Oltre sei aziende italiane su dieci (65 vs 57% UE) prevedono di esternalizzare software e servizi payroll a un fornitore terzo entro i prossimi tre anni. Oggi è già una pratica consolidata per il 61% (11 punti percentuali in più rispetto alla media europea), in aumento rispetto al 57,5% del 2024, a conferma di un trend in forte accelerazione.
Oltre la metà dei datori di lavoro italiani (56,5% vs 44% UE) impiega già i Managed Payroll Services (MPS), contro il 46% del 2024: una soluzione che combina software esterni con il supporto parziale di esperti specializzati. Attualmente solo il 4% delle aziende ha completamente esternalizzato il payroll, ma una su dieci (11%) prevede di farlo entro i prossimi tre anni.
I dati emergono dalla ricerca “HR & Payroll Pulse” condotta da SD Worx, leader europeo nelle soluzioni HR e payroll, su un panel di 5.936 responsabili HR e 16.500 dipendenti in sedici Paesi europei.
MPS in crescita, soprattutto in Italia, Belgio e Paesi Bassi
Oggi un’organizzazione italiana su otto (12%) gestisce ancora calcoli e amministrazione del payroll interamente in house, il 10% abbina software interni a personale esterno, mentre poco meno di una azienda su cinque (17,5%) utilizza soluzioni SaaS, basate su software payroll forniti da provider specializzati.

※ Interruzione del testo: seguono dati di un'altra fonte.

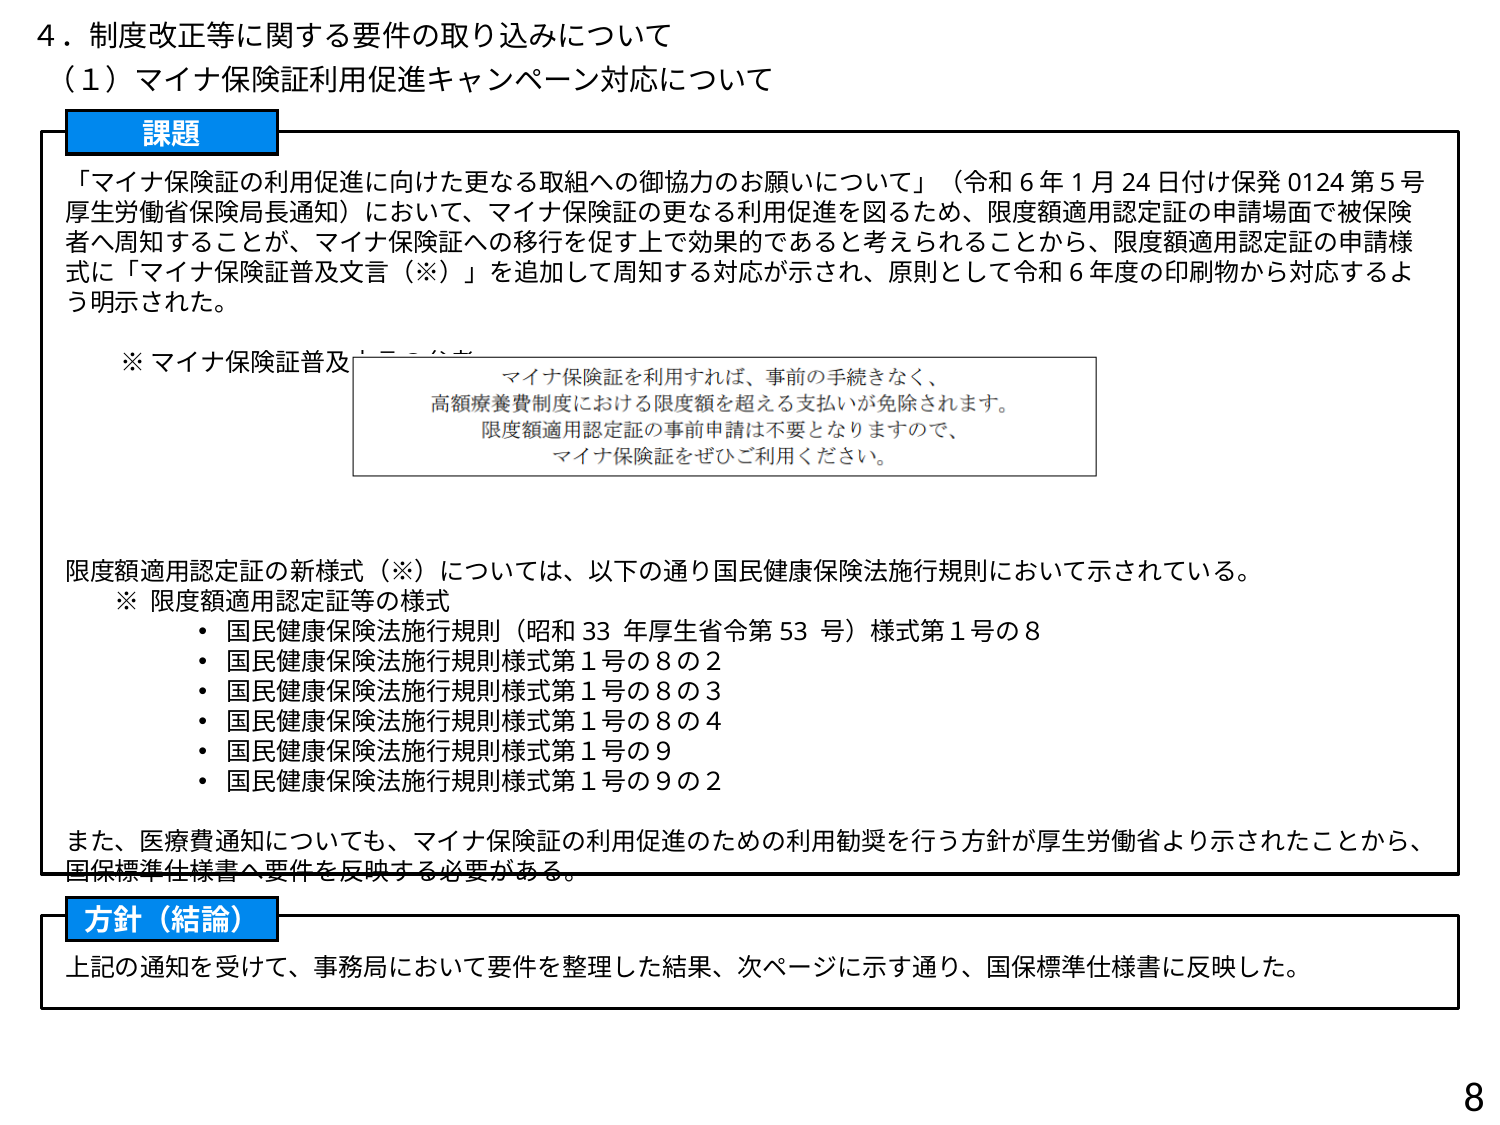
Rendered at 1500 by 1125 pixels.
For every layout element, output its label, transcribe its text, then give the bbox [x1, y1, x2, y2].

text_box 「マイナ保険証の利用促進に向けた更なる取組への御協力のお願いについて」（令和6年1月24日付け保発0124第５号 厚生労働省保険局長通知）において、マイナ保険証の更なる利用促進を図るため、限度額適用認定証の申請場面で被保険者へ周知することが、マイナ保険証への移行を促す上で効果的であると考えられることから、限度額適用認定証の申請様式に「マイナ保険証普及文言（※）」を追加して周知する対応が示され、原則として令和6年度の印刷物から対応するよう明示された。 ※マイナ保険証普及文言の参考 限度額適用認定証の新様式（※）については、以下の通り国民健康保険法施行規則において示されている。 ※ 限度額適用認定証等の様式 国民健康保険法施行規則（昭和33 年厚生省令第53 号）様式第１号の８ 国民健康保険法施行規則様式第１号の８の２ 国民健康保険法施行規則様式第１号の８の３ 国民健康保険法施行規則様式第１号の８の４ 国民健康保険法施行規則様式第１号の９ 国民健康保険法施行規則様式第１号の９の２ また、医療費通知についても、マイナ保険証の利用促進のための利用勧奨を行う方針が厚生労働省より示されたことから、国保標準仕様書へ要件を反映する必要がある。 [41, 131, 1459, 875]
text_box 課題 [65, 110, 278, 155]
text_box （１）マイナ保険証利用促進キャンペーン対応について [32, 54, 1456, 104]
text_box 方針（結論） [65, 896, 278, 941]
slide_number 8 [1149, 1065, 1500, 1125]
text_box 上記の通知を受けて、事務局において要件を整理した結果、次ページに示す通り、国保標準仕様書に反映した。 [41, 915, 1459, 1009]
picture [350, 354, 1105, 483]
text_box ４．制度改正等に関する要件の取り込みについて [16, 2, 1440, 49]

La modalità più diffusa resta quella dei Managed Payroll Services: il 56,5% delle organizzazioni italiane usa software esterni affiancati da un supporto parziale di esperti, in netto aumento rispetto al 35% del 2024. Un trend positivo che l’Italia condivide con Belgio e Paesi Bassi, in questo ultimo Paese raggiunge persino il 57%. Guardando, invece, al futuro europeo, il 47% dei datori di lavoro prevede di adottarlo entro i prossimi tre anni.

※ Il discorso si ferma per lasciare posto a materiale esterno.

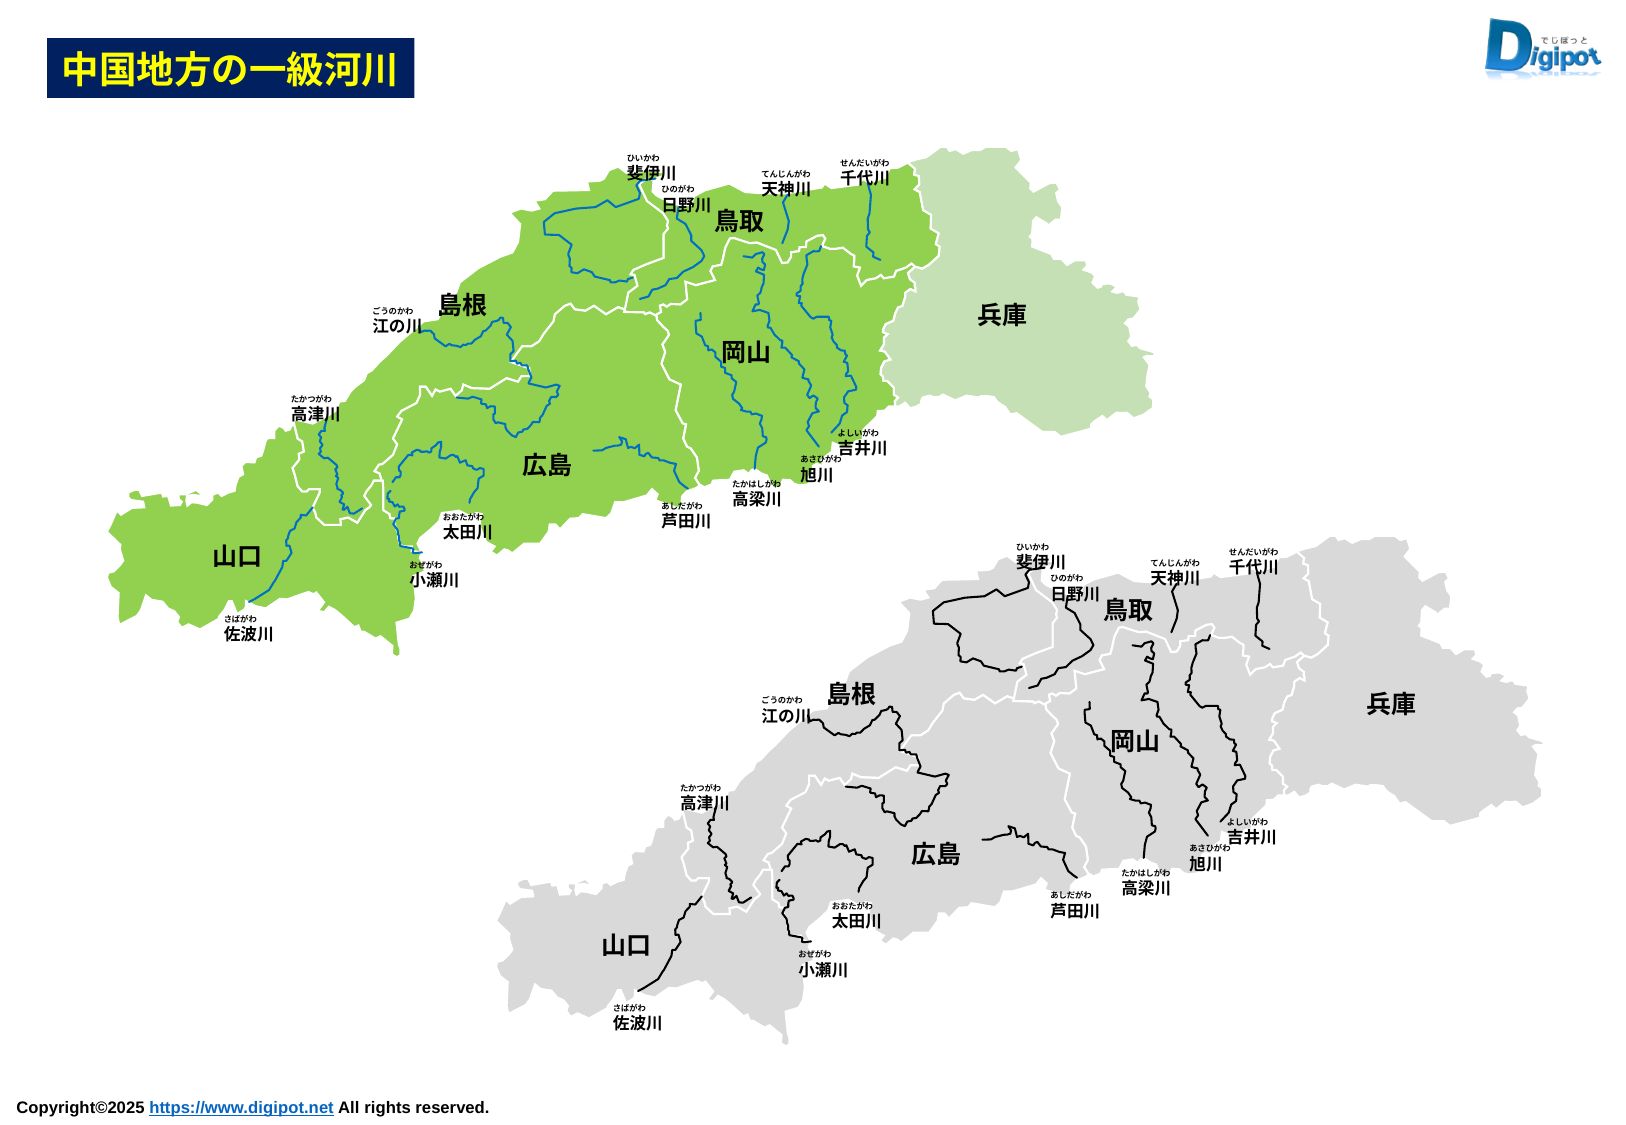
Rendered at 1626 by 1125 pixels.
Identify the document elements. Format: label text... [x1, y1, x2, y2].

picture [1485, 18, 1602, 82]
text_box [106, 145, 1155, 658]
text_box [495, 534, 1544, 1047]
text_box 中国地方の一級河川 [47, 38, 415, 98]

Anche l’outsourcing totale è in rialzo: oggi, in Italia, riguarda il 4% delle aziende, ma dovrebbe salire all’11% entro il 2029. Le prospettive di aumento più elevate in Europea si registrano in Belgio, Finlandia, Francia e Paesi Bassi (tutti al 16%).
Self-service e pay transparency al centro delle priorità payroll
Nonostante la crescente esternalizzazione, le aziende continuano a investire anche internamente. Per il 23% dei professionisti HR italiani, la priorità principale per il 2026 è l’ampliamento delle soluzioni di self-service, che consentono ai dipendenti di accedere facilmente a buste paga o richieste di ferie, un servizio di cui oggi sei lavoratori su dieci sono ancora privi. Priorità seguita da iniziative per la pay transparency (21%), tra cui ad esempio analisi del divario retributivo o buste paga più chiare, e da strumenti di supporto per i dipendenti, come servizi di assistenza per le buste paga o chatbot (20%).

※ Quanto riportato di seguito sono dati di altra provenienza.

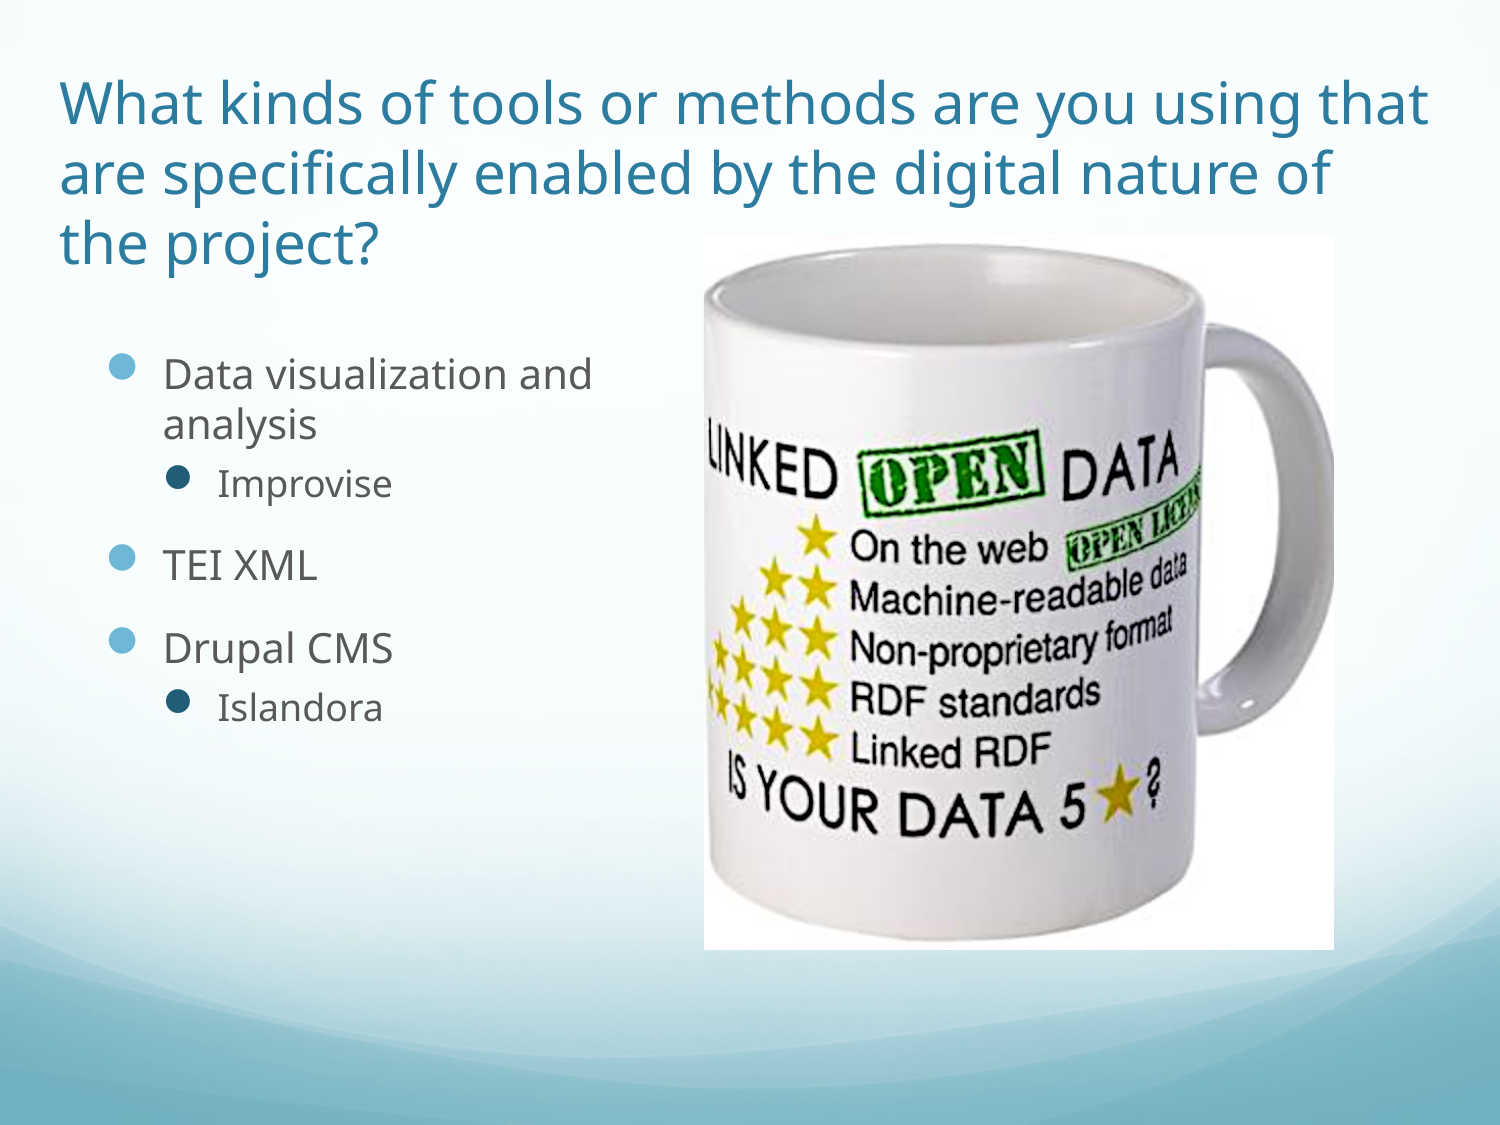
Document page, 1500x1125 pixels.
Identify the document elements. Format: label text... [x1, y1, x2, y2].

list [703, 236, 1335, 950]
title What kinds of tools or methods are you using that are specifically enabled by the digital nature of the project? [44, 64, 1449, 284]
list Data visualization and analysis Improvise TEI XML Drupal CMS Islandora [90, 340, 721, 1053]
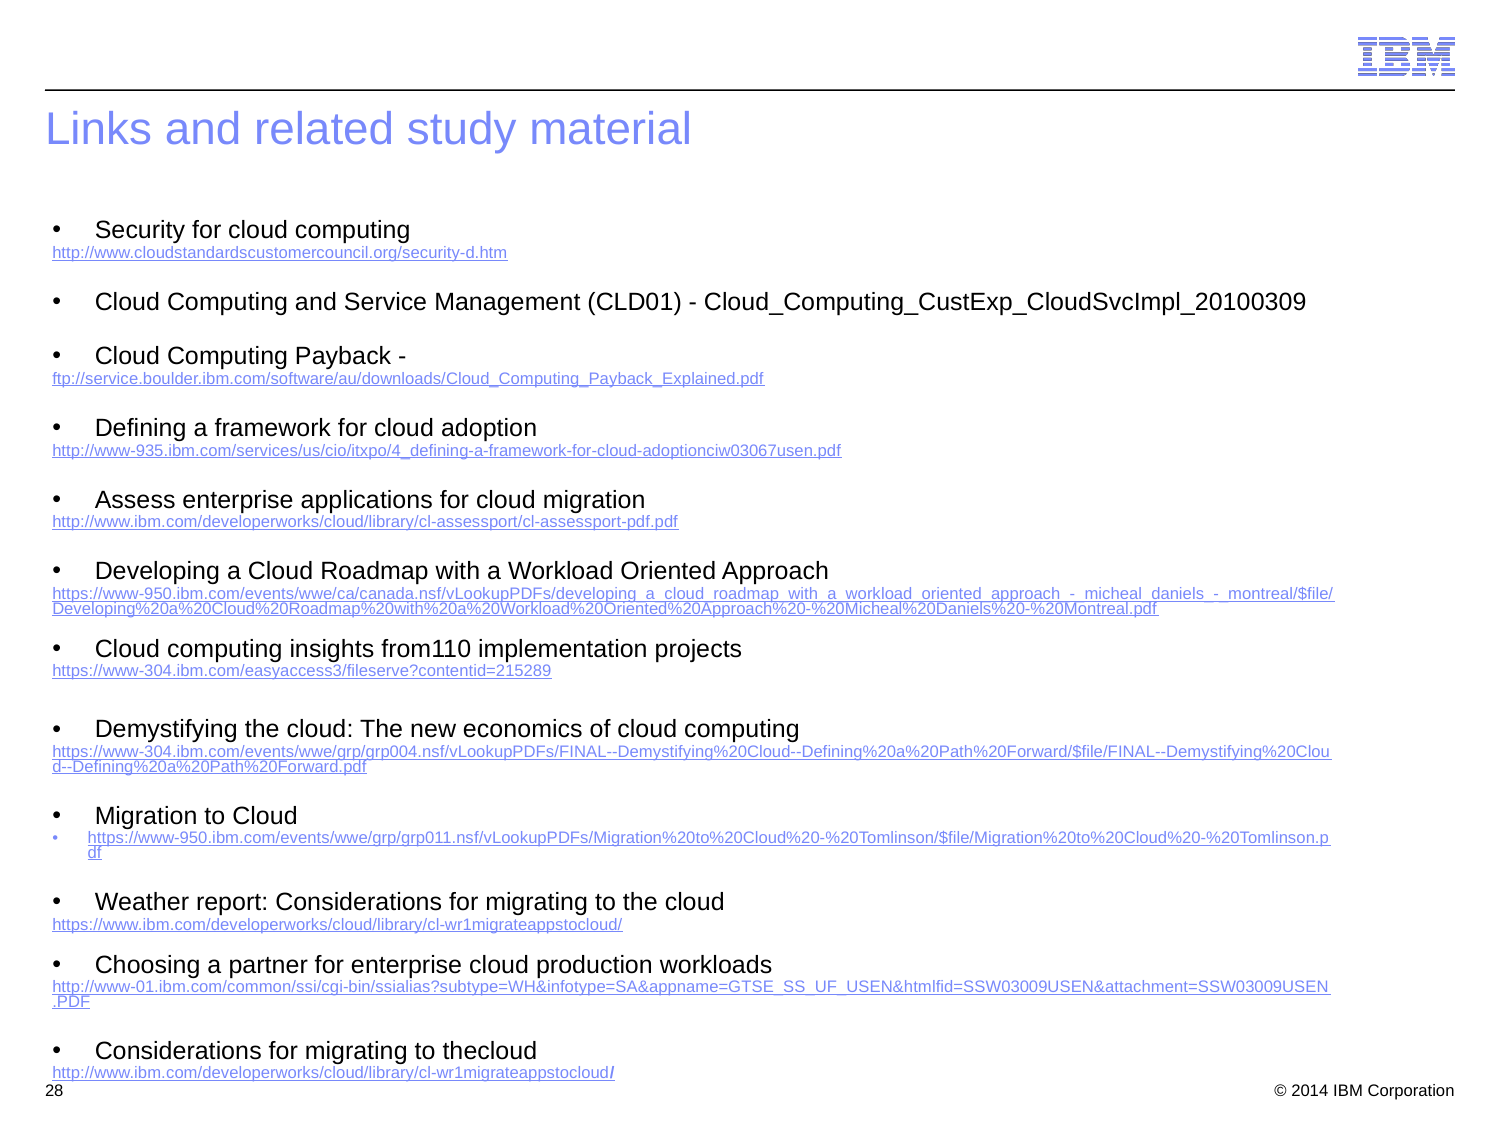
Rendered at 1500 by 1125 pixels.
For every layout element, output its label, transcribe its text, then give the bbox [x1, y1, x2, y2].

picture [1358, 37, 1455, 76]
slide_number 28 [29, 1072, 91, 1103]
title Links and related study material [29, 97, 1456, 203]
text_box Security for cloud computing http://www.cloudstandardscustomercouncil.org/security-d.htm Cloud Computing and Service Management (CLD01) - Cloud_Computing_CustExp_CloudSvcImpl_20100309 Cloud Computing Payback - ftp://service.boulder.ibm.com/software/au/downloads/Cloud_Computing_Payback_Explained.pdf Defining a framework for cloud adoption http://www-935.ibm.com/services/us/cio/itxpo/4_defining-a-framework-for-cloud-adoptionciw03067usen.pdf Assess enterprise applications for cloud migration http://www.ibm.com/developerworks/cloud/library/cl-assessport/cl-assessport-pdf.pdf Developing a Cloud Roadmap with a Workload Oriented Approach https://www-950.ibm.com/events/wwe/ca/canada.nsf/vLookupPDFs/developing_a_cloud_roadmap_with_a_workload_oriented_approach_-_micheal_daniels_-_montreal/$file/Developing%20a%20Cloud%20Roadmap%20with%20a%20Workload%20Oriented%20Approach%20-%20Micheal%20Daniels%20-%20Montreal.pdf Cloud computing insights from110 implementation projects https://www-304.ibm.com/easyaccess3/fileserve?contentid=215289 Demystifying the cloud: The new economics of cloud computing https://www-304.ibm.com/events/wwe/grp/grp004.nsf/vLookupPDFs/FINAL--Demystifying%20Cloud--Defining%20a%20Path%20Forward/$file/FINAL--Demystifying%20Cloud--Defining%20a%20Path%20Forward.pdf Migration to Cloud https://www-950.ibm.com/events/wwe/grp/grp011.nsf/vLookupPDFs/Migration%20to%20Cloud%20-%20Tomlinson/$file/Migration%20to%20Cloud%20-%20Tomlinson.pdf Weather report: Considerations for migrating to the cloud https://www.ibm.com/developerworks/cloud/library/cl-wr1migrateappstocloud/ Choosing a partner for enterprise cloud production workloads http://www-01.ibm.com/common/ssi/cgi-bin/ssialias?subtype=WH&infotype=SA&appname=GTSE_SS_UF_USEN&htmlfid=SSW03009USEN&attachment=SSW03009USEN.PDF Considerations for migrating to thecloud http://www.ibm.com/developerworks/cloud/library/cl-wr1migrateappstocloud/ [37, 210, 1350, 1100]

Appena un gradino giù dal podio, al quarto posto, si posiziona, invece, la formazione e l’upskilling delle competenze dei team payroll interni (19%), mentre completano la top5, con il 18% delle preferenze, il miglioramento dell’analisi dei dati relativi ai cedolini per ottenere informazioni utili sulla forza lavoro e sull’azienda (18%) e l’attenzione a pratiche di payroll sostenibile, come processi completamente digitali e sistemi più efficienti dal punto di vista energetico.
Interessante, infine, notare che il passaggio a piattaforme di gestione delle buste paga basate sul cloud registra nel nostro Paese un punteggio superiore alla media europea (17% vs 13%). Un’attenzione legata probabilmente alla necessità di una migliore integrazione dei sistemi per collegare payroll, HR, finance, rilevazione presenze e benefit. Per molte organizzazioni, infatti, la migrazione al cloud non riguarda solo la modernizzazione della tecnologia delle paghe, ma un processo di digitalizzazione più esteso.